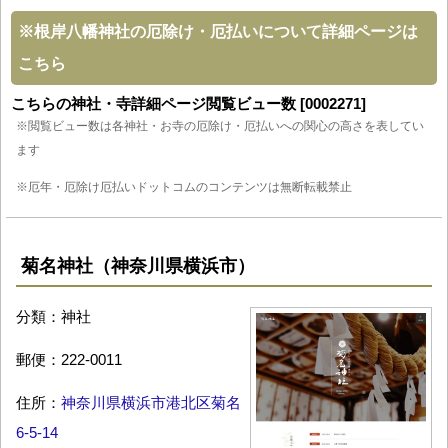
※
根岸八幡神社の厄除け・厄払いについて詳細ページは
こちら
こちらの神社・寺詳細ページ閲覧ビュー数 [0002271]
※閲覧ビュー数は各神社・お寺の厄除け・厄払いへの関心の高さを表してい
ます
※厄年・厄除け厄払いドットコムのコンテンツは無断転載禁止
菊名神社（神奈川県横浜市）
分類：神社
郵便：222-0011
住所：
神奈川県横浜市港北区菊名
6-5-14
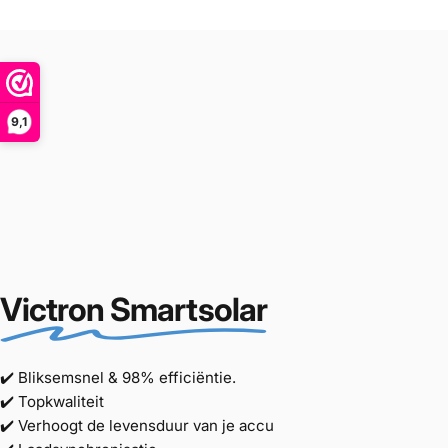
9,1
Victron Smartsolar
✔️ Bliksemsnel & 98% efficiëntie.
✔️ Topkwaliteit
✔️ Verhoogt de levensduur van je accu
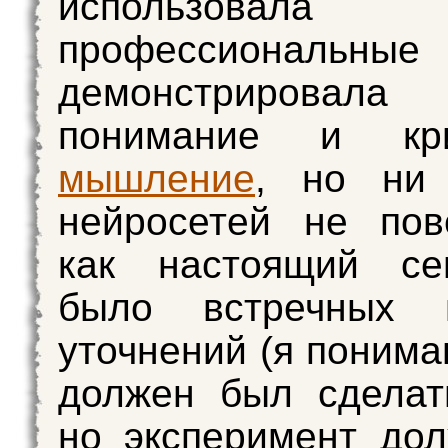
использовала к
профессиональные 
демонстрировала 
понимание и кри
мышление
, но ни
нейросетей не пов
как настоящий се
было встречных в
уточнений (я понима
должен был сделат
но эксперимент до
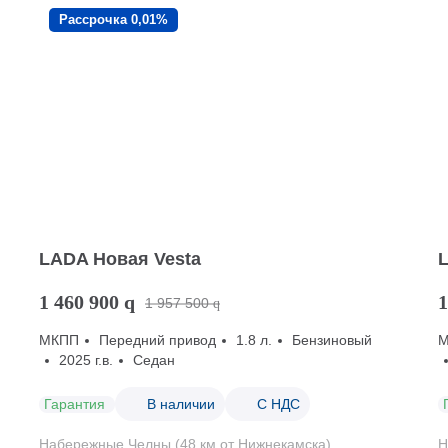
Рассрочка 0,01%
LADA Новая Vesta
1 460 900
q
1
1 957 500
q
МКПП
Передний привод
1.8 л.
Бензиновый
2025 г.в.
Седан
Гарантия
В наличии
С НДС
Набережные Челны (48 км от Нижнекамска)
Н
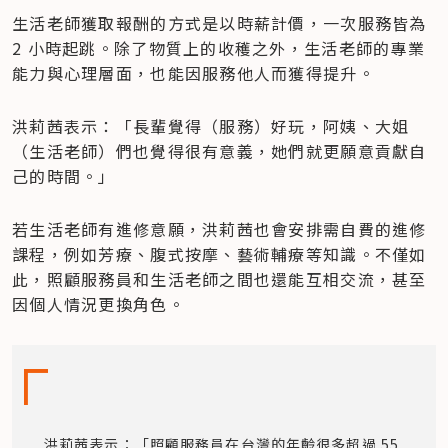
生活老師獲取報酬的方式是以時薪計價，一次服務皆為 
2 小時起跳。除了物質上的收穫之外，生活老師的專業
能力與心理層面，也能因服務他人而獲得提升。
洪莉茜表示：「長輩覺得（服務）好玩，阿姨、大姐
（生活老師）們也覺得很有意義，她們就更願意貢獻自
己的時間。」
若生活老師有進修意願，洪莉茜也會安排需自費的進修
課程，例如芳療、腹式按摩、藝術輔療等知識。不僅如
此，照顧服務員和生活老師之間也還能互相交流，甚至
因個人情況更換角色。
洪莉茜表示：「照顧服務員在台灣的年齡很多超過 55 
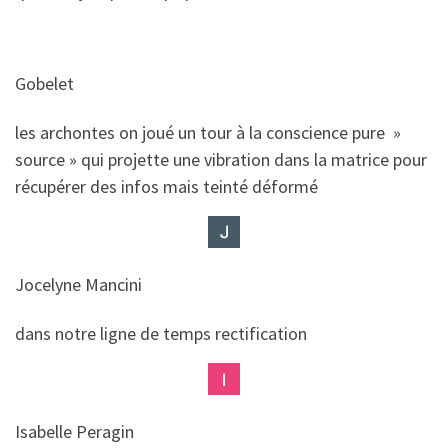
Gobelet
​​les archontes on joué un tour à la conscience pure »
source » qui projette une vibration dans la matrice pour
récupérer des infos mais teinté déformé
Jocelyne Mancini
​​dans notre ligne de temps rectification
Isabelle Peragin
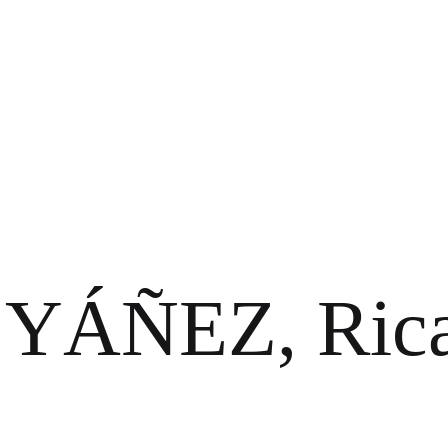
YÁÑEZ, Rica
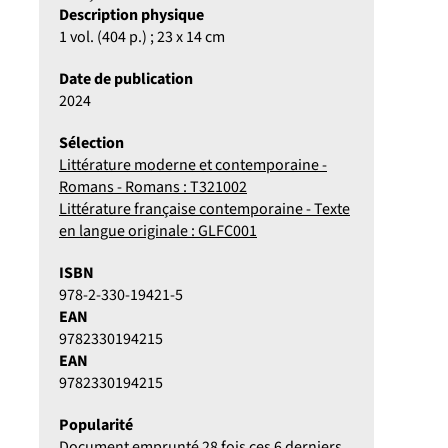
Description physique
1 vol. (404 p.) ; 23 x 14 cm
Date de publication
2024
Sélection
Littérature moderne et contemporaine -
Romans - Romans : T321002
Littérature française contemporaine - Texte
en langue originale : GLFC001
ISBN
978-2-330-19421-5
EAN
9782330194215
EAN
9782330194215
Popularité
Document emprunté 28 fois ces 6 derniers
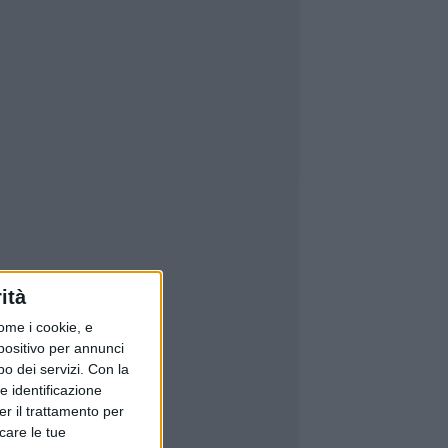
ità
ome i cookie, e
spositivo per annunci
o dei servizi.
Con la
e identificazione
er il trattamento per
icare le tue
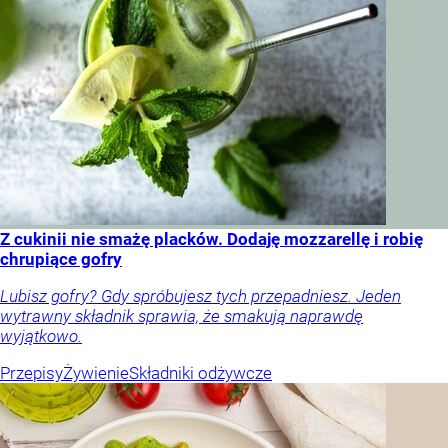
Z cukinii nie smażę placków. Dodaję mozzarellę i robię
chrupiące gofry
Lubisz gofry? Gdy spróbujesz tych przepadniesz. Jeden
wytrawny składnik sprawia, że smakują naprawdę
wyjątkowo.
Przepisy
Żywienie
Składniki odżywcze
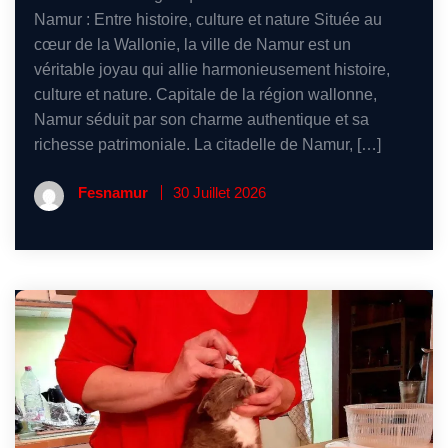
Namur : Entre histoire, culture et nature Située au
cœur de la Wallonie, la ville de Namur est un
véritable joyau qui allie harmonieusement histoire,
culture et nature. Capitale de la région wallonne,
Namur séduit par son charme authentique et sa
richesse patrimoniale. La citadelle de Namur, […]
Fesnamur
30 Juillet 2026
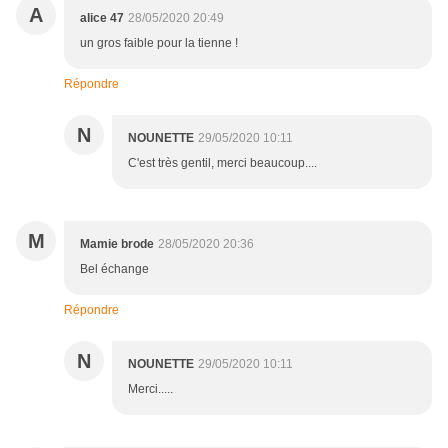
A
alice 47
28/05/2020 20:49
un gros faible pour la tienne !
Répondre
N
NOUNETTE
29/05/2020 10:11
C'est très gentil, merci beaucoup....
M
Mamie brode
28/05/2020 20:36
Bel échange
Répondre
N
NOUNETTE
29/05/2020 10:11
Merci.....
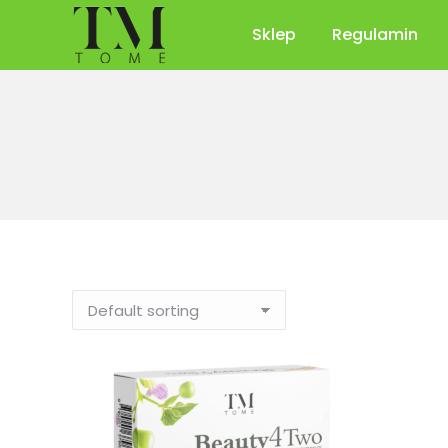
Sklep
Regulamin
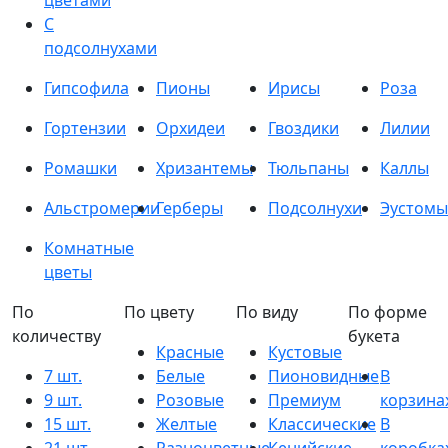
цветами
С
подсолнухами
Гипсофила
Пионы
Ирисы
Роза
Гортензии
Орхидеи
Гвоздики
Лилии
Ромашки
Хризантемы
Тюльпаны
Каллы
Альстромерии
Герберы
Подсолнухи
Эустомы
Комнатные
цветы
По
По цвету
По виду
По форме
количеству
букета
Красные
Кустовые
7 шт.
Белые
Пионовидные
В
9 шт.
Розовые
Премиум
корзина
15 шт.
Желтые
Классические
В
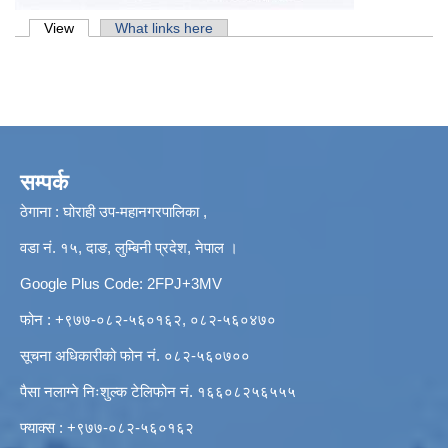
Primary tabs
View
(active tab)
What links here
सम्पर्क
ठेगाना : घोराही उप-महानगरपालिका ,
वडा नं. १५, दाङ, लुम्बिनी प्रदेश, नेपाल ।
Google Plus Code: 2FPJ+3MV
फोन : +९७७-०८२-५६०१६२, ०८२-५६०४७०
सूचना अधिकारीको फोन नं. ०८२-५६०७००
पैसा नलाग्ने निःशुल्क टेलिफोन नं. १६६०८२५६५५५
फ्याक्स : +९७७-०८२-५६०१६२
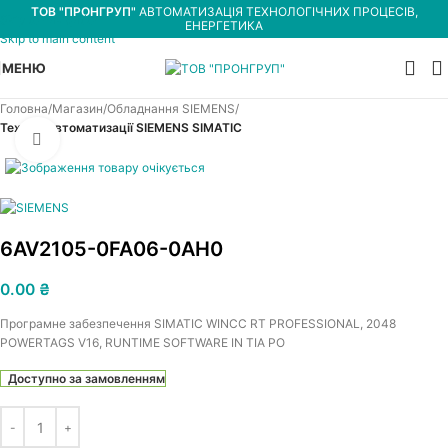
ТОВ "ПРОНГРУП"
АВТОМАТИЗАЦІЯ ТЕХНОЛОГІЧНИХ ПРОЦЕСІВ,
Skip to navigation
ЕНЕРГЕТИКА
Skip to main content
МЕНЮ
Головна
Магазин
Обладнання SIEMENS
Техніка автоматизації SIEMENS SIMATIC
Увеличить
6AV2105-0FA06-0AH0
0.00
₴
Програмне забезпечення SIMATIC WINCC RT PROFESSIONAL, 2048
POWERTAGS V16, RUNTIME SOFTWARE IN TIA PO
Доступно за замовленням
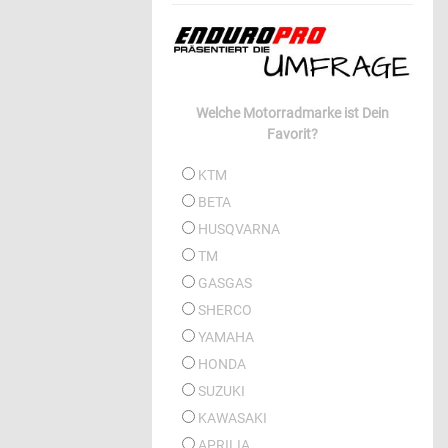
Welche Motorradmarke ist Dein
Favorit?
KTM
BETA
HUSQVARNA
TM
GASGAS
SHERCO
YAMAHA
HONDA
SUZUKI
KAWASAKI
APRILIA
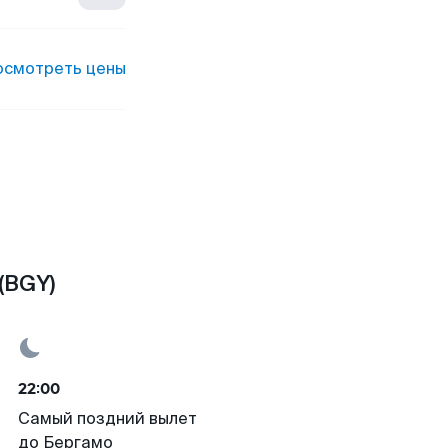
осмотреть цены
(BGY)
22:00
Самый поздний вылет
до Бергамо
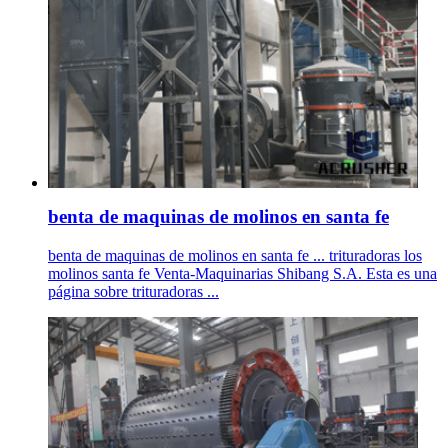
benta de maquinas de molinos en santa fe
benta de maquinas de molinos en santa fe ... trituradoras los
molinos santa fe Venta-Maquinarias Shibang S.A. Esta es una
página sobre trituradoras ...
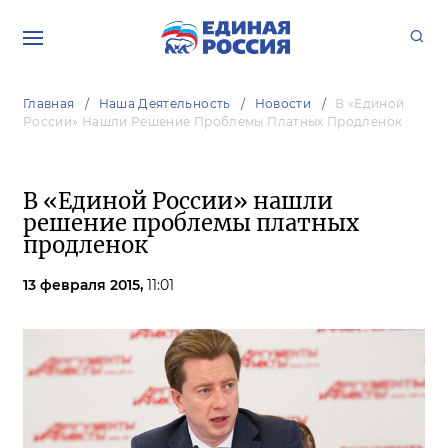
Главная
Наша Деятельность
Новости
В «Единой
России» Нашли Решение Проблемы Платных Продленок
В «Единой России» нашли
решение проблемы платных
продленок
13 февраля 2015,
11:01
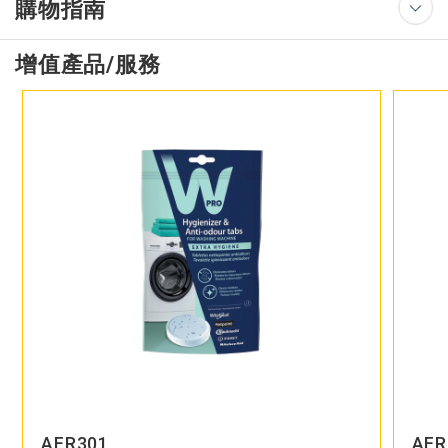
購物指南
增值產品/服務
AFR301
AFR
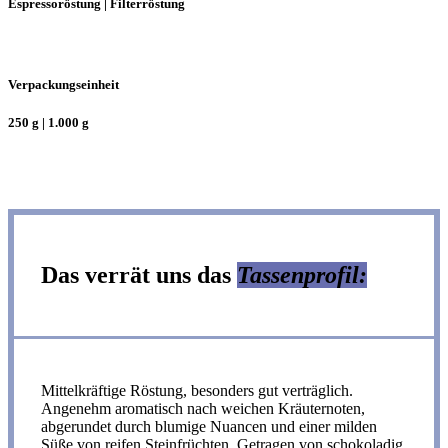
Espressoröstung | Filterröstung
Verpackungseinheit
250 g | 1.000 g
Das verrät uns das
Tassenprofil:
Mittelkräftige Röstung, besonders gut verträglich.
Angenehm aromatisch nach weichen Kräuternoten,
abgerundet durch blumige Nuancen und einer milden
Süße von reifen Steinfrüchten. Getragen von schokoladig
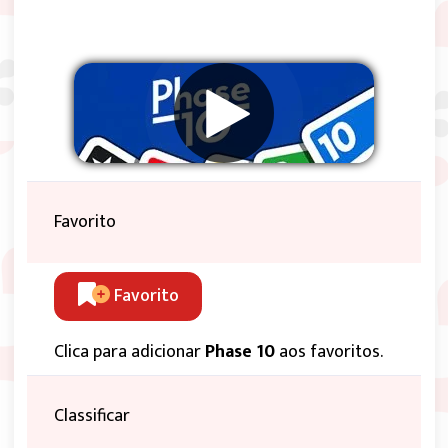
Favorito
Favorito
Clica para adicionar
Phase 10
aos favoritos.
Classificar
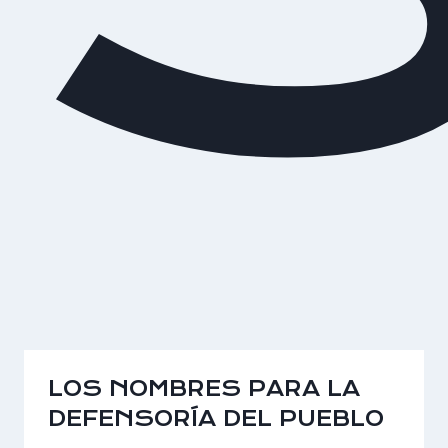
LOS NOMBRES PARA LA
DEFENSORÍA DEL PUEBLO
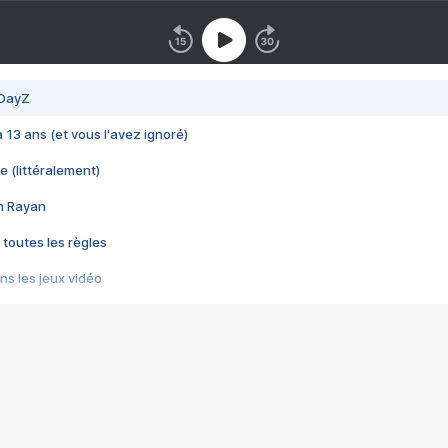
 DayZ
 a 13 ans (et vous l'avez ignoré)
e (littéralement)
im Rayan
 toutes les règles
s les jeux vidéo
us choquant de Rockstar ? - Le scandale BULLY
e plus moche de Steam
du RÊVE tourne au CAUCHEMAR
pendant 8 heures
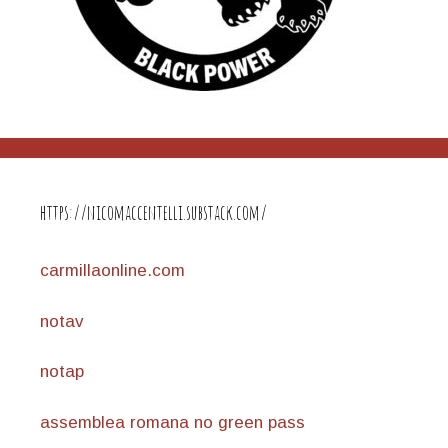
https://nicomaccentelli.substack.com/
carmillaonline.com
notav
notap
assemblea romana no green pass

TASK INSTRUCTIONS
Without the pictures, give every line above again exactly.

OUTPUT
※
根岸八幡神社の厄除け・厄払いについて詳細ページは
こちら
こちらの神社・寺詳細ページ閲覧ビュー数 [0002271]
※閲覧ビュー数は各神社・お寺の厄除け・厄払いへの関心の高さを表してい
ます
※厄年・厄除け厄払いドットコムのコンテンツは無断転載禁止
菊名神社（神奈川県横浜市）
分類：神社
郵便：222-0011
住所：
神奈川県横浜市港北区菊名
6-5-14
9,1
Victron Smartsolar
✔️ Bliksemsnel & 98% efficiëntie.
✔️ Topkwaliteit
✔️ Verhoogt de levensduur van je accu
использовала к
профессиональные 
демонстрировала 
понимание и кри
мышление
, но ни
нейросетей не пов
как настоящий се
было встречных в
уточнений (я понима
должен был сделат
но эксперимент до
Рассрочка 0,01%
LADA Новая Vesta
1 460 900
q
1
1 957 500
q
МКПП
Передний привод
1.8 л.
Бензиновый
2025 г.в.
Седан
Гарантия
В наличии
С НДС
Набережные Челны (48 км от Нижнекамска)
Н
生活老師獲取報酬的方式是以時薪計價，一次服務皆為 
2 小時起跳。除了物質上的收穫之外，生活老師的專業
能力與心理層面，也能因服務他人而獲得提升。
洪莉茜表示：「長輩覺得（服務）好玩，阿姨、大姐
（生活老師）們也覺得很有意義，她們就更願意貢獻自
己的時間。」
若生活老師有進修意願，洪莉茜也會安排需自費的進修
課程，例如芳療、腹式按摩、藝術輔療等知識。不僅如
此，照顧服務員和生活老師之間也還能互相交流，甚至
因個人情況更換角色。
洪莉茜表示：「照顧服務員在台灣的年齡很多超過 55 
Gobelet
​​les archontes on joué un tour à la conscience pure »
source » qui projette une vibration dans la matrice pour
récupérer des infos mais teinté déformé
Jocelyne Mancini
​​dans notre ligne de temps rectification
Isabelle Peragin
YÁÑEZ, Rica
Description physique
1 vol. (404 p.) ; 23 x 14 cm
Date de publication
2024
Sélection
Littérature moderne et contemporaine -
Romans - Romans : T321002
Littérature française contemporaine - Texte
en langue originale : GLFC001
ISBN
978-2-330-19421-5
EAN
9782330194215
EAN
9782330194215
Popularité
Document emprunté 28 fois ces 6 derniers
ità
ome i cookie, e
spositivo per annunci
o dei servizi.
Con la
e identificazione
er il trattamento per
icare le tue
Z cukinii nie smażę placków. Dodaję mozzarellę i robię
chrupiące gofry
Lubisz gofry? Gdy spróbujesz tych przepadniesz. Jeden
wytrawny składnik sprawia, że smakują naprawdę
wyjątkowo.
Przepisy
Żywienie
Składniki odżywcze
Namur : Entre histoire, culture et nature Située au
cœur de la Wallonie, la ville de Namur est un
véritable joyau qui allie harmonieusement histoire,
culture et nature. Capitale de la région wallonne,
Namur séduit par son charme authentique et sa
richesse patrimoniale. La citadelle de Namur, […]
Fesnamur
30 Juillet 2026
A
alice 47
28/05/2020 20:49
un gros faible pour la tienne !
Répondre
N
NOUNETTE
29/05/2020 10:11
C'est très gentil, merci beaucoup....
M
Mamie brode
28/05/2020 20:36
Bel échange
Répondre
N
NOUNETTE
29/05/2020 10:11
Merci.....
Sklep
Regulamin
цветами
С
подсолнухами
Гипсофила
Пионы
Ирисы
Роза
Гортензии
Орхидеи
Гвоздики
Лилии
Ромашки
Хризантемы
Тюльпаны
Каллы
Альстромерии
Герберы
Подсолнухи
Эустомы
Комнатные
цветы
По
По цвету
По виду
По форме
количеству
букета
Красные
Кустовые
7 шт.
Белые
Пионовидные
В
9 шт.
Розовые
Премиум
корзина
15 шт.
Желтые
Классические
В
Primary tabs
View
(active tab)
What links here
सम्पर्क
ठेगाना : घोराही उप-महानगरपालिका ,
वडा नं. १५, दाङ, लुम्बिनी प्रदेश, नेपाल ।
Google Plus Code: 2FPJ+3MV
फोन : +९७७-०८२-५६०१६२, ०८२-५६०४७०
सूचना अधिकारीको फोन नं. ०८२-५६०७००
पैसा नलाग्ने निःशुल्क टेलिफोन नं. १६६०८२५६५५५
फ्याक्स : +९७७-०८२-५६०१६२
ТОВ "ПРОНГРУП"
АВТОМАТИЗАЦІЯ ТЕХНОЛОГІЧНИХ ПРОЦЕСІВ,
Skip to navigation
ЕНЕРГЕТИКА
Skip to main content
МЕНЮ
Головна
Магазин
Обладнання SIEMENS
Техніка автоматизації SIEMENS SIMATIC
Увеличить
6AV2105-0FA06-0AH0
0.00
₴
Програмне забезпечення SIMATIC WINCC RT PROFESSIONAL, 2048
POWERTAGS V16, RUNTIME SOFTWARE IN TIA PO
Доступно за замовленням
Welche Motorradmarke ist Dein
Favorit?
KTM
BETA
HUSQVARNA
TM
GASGAS
SHERCO
YAMAHA
HONDA
SUZUKI
KAWASAKI
APRILIA
осмотреть цены
(BGY)
22:00
Самый поздний вылет
до Бергамо
benta de maquinas de molinos en santa fe
benta de maquinas de molinos en santa fe ... trituradoras los
molinos santa fe Venta-Maquinarias Shibang S.A. Esta es una
página sobre trituradoras ...
Главная
Наша Деятельность
Новости
В «Единой
России» Нашли Решение Проблемы Платных Продленок
В «Единой России» нашли
решение проблемы платных
продленок
13 февраля 2015,
11:01
購物指南
增值產品/服務
AFR301
AFR
Espressoröstung | Filterröstung
Verpackungseinheit
250 g | 1.000 g
Das verrät uns das
Tassenprofil:
Mittelkräftige Röstung, besonders gut verträglich.
Angenehm aromatisch nach weichen Kräuternoten,
abgerundet durch blumige Nuancen und einer milden
Süße von reifen Steinfrüchten. Getragen von schokoladig
Favorito
Favorito
Clica para adicionar
Phase 10
aos favoritos.
Classificar
LOS NOMBRES PARA LA
DEFENSORÍA DEL PUEBLO
 DayZ
 a 13 ans (et vous l'avez ignoré)
e (littéralement)
im Rayan
 toutes les règles
s les jeux vidéo
us choquant de Rockstar ? - Le scandale BULLY
e plus moche de Steam
du RÊVE tourne au CAUCHEMAR
pendant 8 heures
https://nicomaccentelli.substack.com/
carmillaonline.com
notav
notap
assemblea romana no green pass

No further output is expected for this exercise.